Il corso di alpinismo è l’occasione per tornare dopo circa un anno e mezzo a scalare in Grignetta. Dopo la lunga assenza queste guglie sembrano ancora più slanciate ed eleganti mentre si protraggono verso l’alto con la loro esposizione e verticalità.

Mi aggrego al Giaguaro diretto ai Magnaghi per salire l’Albertini. Nonostante la difficoltà contenuta della salita, la linea resta sempre molto accattivante mentre la roccia della Grigna offre qualità e passaggi sempre allettanti proprio sulle vie più facili.

Essendo un corso d’alpinismo, cerco di utilizzare solo protezioni mobili: le clessidre non mancano e anche le fessure per i friend non scarseggiano. La mia idea è quella di mostrare ai miei due allievi le opportunità per proteggersi offerte dalla roccia. Ma l’evolversi degli eventi, mi costringe a cambiare ben presto tecnica ricorrendo ai fittoni presenti; la progressione della cordata è infatti piuttosto lenta anche perché uno dei miei secondi ha qualche difficoltà di troppo a salire lungo il diedro della via. Scalare poi con gli scarponi e i ramponi nello zaino, insieme con la scarsa fiducia in chi mi assicura, sono ulteriore motivo per prediligere a protezioni più precarie la sicurezza dei resinati.

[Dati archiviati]
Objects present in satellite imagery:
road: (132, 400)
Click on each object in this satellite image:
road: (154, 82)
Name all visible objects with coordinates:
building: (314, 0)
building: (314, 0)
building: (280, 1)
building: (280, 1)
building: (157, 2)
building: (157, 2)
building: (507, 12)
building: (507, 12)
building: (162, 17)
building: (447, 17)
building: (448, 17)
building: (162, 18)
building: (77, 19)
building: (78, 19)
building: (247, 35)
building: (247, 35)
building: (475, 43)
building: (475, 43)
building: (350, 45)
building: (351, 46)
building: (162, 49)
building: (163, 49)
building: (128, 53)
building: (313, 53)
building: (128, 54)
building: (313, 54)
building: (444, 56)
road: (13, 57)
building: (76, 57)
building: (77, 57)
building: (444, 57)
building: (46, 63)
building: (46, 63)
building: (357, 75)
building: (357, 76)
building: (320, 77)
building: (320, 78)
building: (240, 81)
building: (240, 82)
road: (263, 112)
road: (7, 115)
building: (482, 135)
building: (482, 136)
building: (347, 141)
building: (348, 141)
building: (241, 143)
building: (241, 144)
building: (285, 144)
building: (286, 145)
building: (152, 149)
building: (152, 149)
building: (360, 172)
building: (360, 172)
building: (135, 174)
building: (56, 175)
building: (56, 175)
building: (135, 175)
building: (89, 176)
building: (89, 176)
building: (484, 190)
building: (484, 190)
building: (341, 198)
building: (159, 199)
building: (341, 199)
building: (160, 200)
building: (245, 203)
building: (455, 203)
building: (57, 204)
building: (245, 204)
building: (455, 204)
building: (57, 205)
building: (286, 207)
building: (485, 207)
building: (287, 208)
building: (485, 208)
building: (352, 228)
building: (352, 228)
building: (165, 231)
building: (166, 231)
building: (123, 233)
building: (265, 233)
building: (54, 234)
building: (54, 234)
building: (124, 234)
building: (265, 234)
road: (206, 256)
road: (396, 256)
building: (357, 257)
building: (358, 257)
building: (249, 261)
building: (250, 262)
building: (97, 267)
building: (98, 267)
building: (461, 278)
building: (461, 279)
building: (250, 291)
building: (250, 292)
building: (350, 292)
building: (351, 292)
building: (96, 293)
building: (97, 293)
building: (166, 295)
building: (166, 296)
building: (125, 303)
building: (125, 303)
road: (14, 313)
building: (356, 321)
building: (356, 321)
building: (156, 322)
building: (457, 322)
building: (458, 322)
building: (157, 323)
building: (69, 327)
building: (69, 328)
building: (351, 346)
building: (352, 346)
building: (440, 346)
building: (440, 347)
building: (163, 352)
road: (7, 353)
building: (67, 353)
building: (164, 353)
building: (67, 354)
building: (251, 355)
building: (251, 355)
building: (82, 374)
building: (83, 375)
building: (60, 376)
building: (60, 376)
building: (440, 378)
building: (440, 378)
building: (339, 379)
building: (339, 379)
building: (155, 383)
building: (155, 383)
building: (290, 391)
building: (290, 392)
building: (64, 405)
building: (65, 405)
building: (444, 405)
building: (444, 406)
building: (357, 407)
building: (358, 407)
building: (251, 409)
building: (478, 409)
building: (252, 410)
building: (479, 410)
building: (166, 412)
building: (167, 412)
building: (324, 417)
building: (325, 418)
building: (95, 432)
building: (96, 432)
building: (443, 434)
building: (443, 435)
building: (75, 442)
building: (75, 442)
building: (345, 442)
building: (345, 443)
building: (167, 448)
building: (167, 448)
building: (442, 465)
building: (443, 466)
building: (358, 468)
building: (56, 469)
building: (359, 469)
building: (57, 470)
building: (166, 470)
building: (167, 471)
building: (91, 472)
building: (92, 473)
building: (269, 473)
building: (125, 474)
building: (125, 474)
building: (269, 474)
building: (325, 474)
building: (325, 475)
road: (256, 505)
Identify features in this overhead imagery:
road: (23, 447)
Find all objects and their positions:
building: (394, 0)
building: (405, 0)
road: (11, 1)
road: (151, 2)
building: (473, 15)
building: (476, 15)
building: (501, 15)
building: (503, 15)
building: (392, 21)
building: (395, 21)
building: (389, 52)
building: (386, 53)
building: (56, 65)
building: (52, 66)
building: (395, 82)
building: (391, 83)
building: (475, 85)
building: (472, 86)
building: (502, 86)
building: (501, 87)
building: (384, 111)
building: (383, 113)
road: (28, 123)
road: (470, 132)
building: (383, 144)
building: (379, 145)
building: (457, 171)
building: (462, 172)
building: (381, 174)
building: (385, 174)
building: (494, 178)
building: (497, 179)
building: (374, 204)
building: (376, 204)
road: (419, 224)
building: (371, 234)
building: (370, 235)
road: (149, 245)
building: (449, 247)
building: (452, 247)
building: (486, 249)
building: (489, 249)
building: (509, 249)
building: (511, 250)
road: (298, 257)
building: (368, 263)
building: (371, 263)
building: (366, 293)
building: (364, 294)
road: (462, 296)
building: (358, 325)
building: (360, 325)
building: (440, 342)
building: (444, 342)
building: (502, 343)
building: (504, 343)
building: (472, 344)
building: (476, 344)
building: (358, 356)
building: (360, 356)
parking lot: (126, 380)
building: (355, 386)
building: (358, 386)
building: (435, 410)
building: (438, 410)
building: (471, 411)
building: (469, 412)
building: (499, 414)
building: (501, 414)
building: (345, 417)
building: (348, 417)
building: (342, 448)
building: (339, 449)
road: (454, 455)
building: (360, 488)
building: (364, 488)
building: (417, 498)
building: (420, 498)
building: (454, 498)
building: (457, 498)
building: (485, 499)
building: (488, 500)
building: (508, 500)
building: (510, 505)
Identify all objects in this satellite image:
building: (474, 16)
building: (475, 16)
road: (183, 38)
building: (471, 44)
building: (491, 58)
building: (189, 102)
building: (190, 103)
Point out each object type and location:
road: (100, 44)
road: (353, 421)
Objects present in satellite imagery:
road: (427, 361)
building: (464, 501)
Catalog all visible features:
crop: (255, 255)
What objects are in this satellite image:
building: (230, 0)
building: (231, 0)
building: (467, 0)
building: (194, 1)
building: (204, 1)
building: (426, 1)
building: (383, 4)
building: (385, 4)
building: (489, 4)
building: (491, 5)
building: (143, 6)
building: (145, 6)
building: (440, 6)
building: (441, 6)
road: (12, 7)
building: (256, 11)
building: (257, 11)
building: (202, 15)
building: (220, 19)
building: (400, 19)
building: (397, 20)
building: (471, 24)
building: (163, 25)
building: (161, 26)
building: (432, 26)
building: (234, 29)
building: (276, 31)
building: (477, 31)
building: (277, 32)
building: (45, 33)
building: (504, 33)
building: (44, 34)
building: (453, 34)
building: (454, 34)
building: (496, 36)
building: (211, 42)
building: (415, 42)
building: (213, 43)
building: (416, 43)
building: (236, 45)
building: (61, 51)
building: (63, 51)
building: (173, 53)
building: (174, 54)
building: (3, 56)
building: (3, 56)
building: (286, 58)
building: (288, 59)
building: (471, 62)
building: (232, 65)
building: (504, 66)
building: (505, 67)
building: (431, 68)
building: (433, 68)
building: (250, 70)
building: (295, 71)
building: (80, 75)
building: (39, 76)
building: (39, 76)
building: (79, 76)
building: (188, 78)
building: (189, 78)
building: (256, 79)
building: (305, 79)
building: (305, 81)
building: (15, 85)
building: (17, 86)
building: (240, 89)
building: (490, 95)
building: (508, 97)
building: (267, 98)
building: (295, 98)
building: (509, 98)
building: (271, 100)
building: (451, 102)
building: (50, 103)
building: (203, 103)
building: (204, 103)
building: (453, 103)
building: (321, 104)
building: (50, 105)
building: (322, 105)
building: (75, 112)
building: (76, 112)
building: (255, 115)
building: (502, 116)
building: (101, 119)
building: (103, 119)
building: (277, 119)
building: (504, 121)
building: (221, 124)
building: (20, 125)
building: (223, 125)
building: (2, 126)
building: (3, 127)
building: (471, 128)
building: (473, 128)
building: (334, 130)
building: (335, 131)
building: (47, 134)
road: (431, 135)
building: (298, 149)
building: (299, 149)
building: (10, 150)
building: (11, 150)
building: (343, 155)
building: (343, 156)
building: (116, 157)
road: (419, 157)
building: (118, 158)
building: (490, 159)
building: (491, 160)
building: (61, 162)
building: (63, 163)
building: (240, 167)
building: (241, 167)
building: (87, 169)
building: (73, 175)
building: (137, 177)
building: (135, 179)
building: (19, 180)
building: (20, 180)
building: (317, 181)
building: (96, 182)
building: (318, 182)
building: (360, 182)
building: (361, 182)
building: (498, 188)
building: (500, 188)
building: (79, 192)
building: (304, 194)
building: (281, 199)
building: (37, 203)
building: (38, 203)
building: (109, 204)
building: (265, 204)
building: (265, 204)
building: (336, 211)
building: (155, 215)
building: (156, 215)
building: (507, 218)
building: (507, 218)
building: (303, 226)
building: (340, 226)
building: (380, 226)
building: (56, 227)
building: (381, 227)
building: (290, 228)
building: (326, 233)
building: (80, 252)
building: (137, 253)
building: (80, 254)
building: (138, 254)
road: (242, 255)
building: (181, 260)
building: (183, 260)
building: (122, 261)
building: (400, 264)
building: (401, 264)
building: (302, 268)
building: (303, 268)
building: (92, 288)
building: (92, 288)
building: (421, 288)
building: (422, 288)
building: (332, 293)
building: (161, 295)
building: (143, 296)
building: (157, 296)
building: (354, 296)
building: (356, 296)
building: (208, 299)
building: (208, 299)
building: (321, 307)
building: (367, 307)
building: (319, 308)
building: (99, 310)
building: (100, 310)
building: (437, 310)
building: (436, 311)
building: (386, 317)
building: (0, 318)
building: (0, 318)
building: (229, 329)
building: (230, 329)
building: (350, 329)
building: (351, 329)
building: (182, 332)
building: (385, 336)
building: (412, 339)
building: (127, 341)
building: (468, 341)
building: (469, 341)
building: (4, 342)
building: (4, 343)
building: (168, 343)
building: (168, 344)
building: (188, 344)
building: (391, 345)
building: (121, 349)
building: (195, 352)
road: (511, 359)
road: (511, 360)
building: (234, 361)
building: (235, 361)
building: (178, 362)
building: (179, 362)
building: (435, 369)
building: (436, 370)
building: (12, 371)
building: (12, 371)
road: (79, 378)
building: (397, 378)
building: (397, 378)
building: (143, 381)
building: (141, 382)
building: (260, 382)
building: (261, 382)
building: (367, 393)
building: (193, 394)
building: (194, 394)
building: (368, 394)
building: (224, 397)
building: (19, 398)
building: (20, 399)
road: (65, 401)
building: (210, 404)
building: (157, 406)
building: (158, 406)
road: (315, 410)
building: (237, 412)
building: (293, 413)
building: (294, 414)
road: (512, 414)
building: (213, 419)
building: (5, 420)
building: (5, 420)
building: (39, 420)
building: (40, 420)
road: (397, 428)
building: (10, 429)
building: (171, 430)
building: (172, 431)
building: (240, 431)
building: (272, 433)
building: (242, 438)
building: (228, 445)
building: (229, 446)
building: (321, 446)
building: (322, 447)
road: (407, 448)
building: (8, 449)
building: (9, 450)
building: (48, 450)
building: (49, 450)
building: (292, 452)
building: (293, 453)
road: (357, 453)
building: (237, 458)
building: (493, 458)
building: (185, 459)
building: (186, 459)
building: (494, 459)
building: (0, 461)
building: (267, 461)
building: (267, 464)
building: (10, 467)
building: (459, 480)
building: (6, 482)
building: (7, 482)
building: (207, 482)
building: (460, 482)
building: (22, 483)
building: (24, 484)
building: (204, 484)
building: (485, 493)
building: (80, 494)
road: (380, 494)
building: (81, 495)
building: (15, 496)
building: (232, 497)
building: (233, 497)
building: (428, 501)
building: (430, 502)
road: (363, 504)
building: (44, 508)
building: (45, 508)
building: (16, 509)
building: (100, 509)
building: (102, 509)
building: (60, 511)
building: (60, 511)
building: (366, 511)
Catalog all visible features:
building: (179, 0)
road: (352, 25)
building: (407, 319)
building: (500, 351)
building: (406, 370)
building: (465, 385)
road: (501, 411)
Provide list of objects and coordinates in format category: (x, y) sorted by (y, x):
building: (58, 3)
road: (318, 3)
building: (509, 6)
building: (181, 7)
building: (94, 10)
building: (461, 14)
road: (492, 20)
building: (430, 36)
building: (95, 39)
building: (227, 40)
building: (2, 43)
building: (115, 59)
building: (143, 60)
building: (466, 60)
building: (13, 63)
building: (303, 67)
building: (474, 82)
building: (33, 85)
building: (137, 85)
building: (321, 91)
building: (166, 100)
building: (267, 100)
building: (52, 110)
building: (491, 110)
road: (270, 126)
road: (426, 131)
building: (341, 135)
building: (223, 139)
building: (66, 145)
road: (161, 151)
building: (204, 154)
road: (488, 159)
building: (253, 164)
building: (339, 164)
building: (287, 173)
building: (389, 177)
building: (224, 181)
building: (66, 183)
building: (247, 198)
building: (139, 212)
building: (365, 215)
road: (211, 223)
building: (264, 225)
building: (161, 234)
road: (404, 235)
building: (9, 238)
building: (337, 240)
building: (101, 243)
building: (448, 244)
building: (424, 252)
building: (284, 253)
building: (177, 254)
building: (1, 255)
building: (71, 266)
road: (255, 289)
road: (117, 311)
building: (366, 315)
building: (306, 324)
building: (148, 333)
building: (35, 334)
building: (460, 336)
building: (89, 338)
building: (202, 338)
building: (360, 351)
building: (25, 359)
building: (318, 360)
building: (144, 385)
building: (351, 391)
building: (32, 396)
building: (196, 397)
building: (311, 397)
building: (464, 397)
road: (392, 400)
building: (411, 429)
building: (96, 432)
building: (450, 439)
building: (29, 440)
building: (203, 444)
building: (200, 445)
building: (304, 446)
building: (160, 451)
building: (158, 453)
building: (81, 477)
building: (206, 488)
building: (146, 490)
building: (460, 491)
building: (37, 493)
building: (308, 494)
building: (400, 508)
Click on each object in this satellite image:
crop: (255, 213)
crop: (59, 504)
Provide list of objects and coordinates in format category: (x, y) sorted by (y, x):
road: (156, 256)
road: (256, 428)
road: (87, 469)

**Le attività:**
A - Riscrivi come elenco puntato il paragrafo del brano che inizia con "Essendo un corso d'alpinismo", conservandone i fatti principali.
B - Secondo il brano, quale via si va a salire con il Giaguaro ai Magnaghi?
C - Prosegui il brano sulla salita in Grignetta a partire dall'ultima frase riportata.
I dati non hanno alcun legame con il brano.

**Risposte scritte:**
A -
- Trattandosi di un corso d'alpinismo, l'idea iniziale è usare solo protezioni mobili, sfruttando clessidre e fessure per i friend.
- Lo scopo è mostrare ai due allievi le possibilità di protezione offerte dalla roccia.
- La cordata procede lentamente, anche perché uno dei secondi fatica a salire lungo il diedro della via.
- Per questo si ricorre presto ai fittoni presenti.
- Anche l'arrampicata con scarponi e ramponi nello zaino e la scarsa fiducia in chi fa sicura portano a preferire i resinati alle protezioni più precarie.

B - L'Albertini.

C -
Completiamo così la via e iniziamo la traversata verso il secondo Magnaghi: l’idea iniziale era di salire anche la Lecco, ma l’orario e soprattutto la stanchezza di uno dei due allievi ci consiglia di optare per la discesa in doppia. Lungo la normale ci sono però diverse cordate del nostro corso e così decidiamo di scendere sul versante settentrionale lungo le catene di Nastassia Kinsky. Proprio sull’ultima sosta, mi sento chiamare: mi volto e vedo Cece impegnato sulla Graziella insieme a Silvia!

Un’ultima calata ci deposita nel canalone Porta da cui torniamo ai Resinelli.

Ma la mia giornata arrampicatoria non è ancora terminata. Presa la macchina, passo a prendere la Micol per poi andare a Scarenna: ma gli effetti della salita si fanno sentire e dopo due tiri alzo bandiera bianca con le braccia decisamente doloranti.